Between home and office, it is not unusual for me to do service planning/message prep on up to 4 different computers. In addition, my assistant, Deb Johnston, also accesses and edits service/message files. The results of all this is multiple versions of the same file spread over multiple computers where it's a pain to determine which is the current, file or proofed copy.

Enter Dropbox. Dropbox is an easy and secure way to share and sync files across multiple computers and platforms. What I love about Dropbox is that syncing happens in the background. You save to your computer, Dropbox "feels" when you save, then automatically updates the files on your web account and then on any other computers where Dropbox is enabled and open. I don't have to manually update the web. I don't have to go through 5 steps to log into VPN. I just save in the file in my Dropbox on the computer I'm working on and then it's available on any other computer where I might need it.

After working with Dropbox, all I can say is it works terrific and has greatly simplified and streamlined my workflow.

Here's an introductory video . . .

Dropbox is free, but if you sign up, use this link and you and I will both get some additional storage space.

Check it out and tell me what you think . . . .


Tim Weaver said...

That is VERY cool.
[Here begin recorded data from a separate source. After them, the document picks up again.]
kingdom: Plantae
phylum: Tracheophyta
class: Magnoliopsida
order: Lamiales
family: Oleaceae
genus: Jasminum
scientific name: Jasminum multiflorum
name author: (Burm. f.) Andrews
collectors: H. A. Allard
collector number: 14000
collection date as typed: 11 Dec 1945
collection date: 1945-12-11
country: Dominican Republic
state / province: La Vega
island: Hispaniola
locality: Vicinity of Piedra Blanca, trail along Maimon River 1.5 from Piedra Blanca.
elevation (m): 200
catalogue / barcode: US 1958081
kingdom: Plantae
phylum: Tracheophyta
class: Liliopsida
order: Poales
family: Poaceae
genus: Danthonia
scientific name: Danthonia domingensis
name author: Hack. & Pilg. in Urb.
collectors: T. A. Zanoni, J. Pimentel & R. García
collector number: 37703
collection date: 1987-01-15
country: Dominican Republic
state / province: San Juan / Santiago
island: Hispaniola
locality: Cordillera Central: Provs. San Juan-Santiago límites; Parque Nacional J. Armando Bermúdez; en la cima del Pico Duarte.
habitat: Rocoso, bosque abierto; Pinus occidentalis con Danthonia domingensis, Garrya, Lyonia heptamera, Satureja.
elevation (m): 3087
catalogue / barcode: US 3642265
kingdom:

I am all over that.

Josh said...

Dropbox is definitely a very powerful tool for individuals to maintain a sinclge synchronized copy.

For those that are looking for something similar but allow collaborative capabilities between parties, look into SharePoint. This is browser based - and provides file versioning - so many can participate and offer their opinion about a particular file.

Brian Wong said...

Thanks for the invitation. What's your storage space up to now that you posted that link?

I started using this after I read your post. And I must say, it really is quite nifty. And it's better than a shared network drive because I don't have to worry about being connected to the network. It's drag and drop easy. And it is pretty darn fast.

I love using it between my desktop, work laptop, and personal netbook. Thanks for sharing!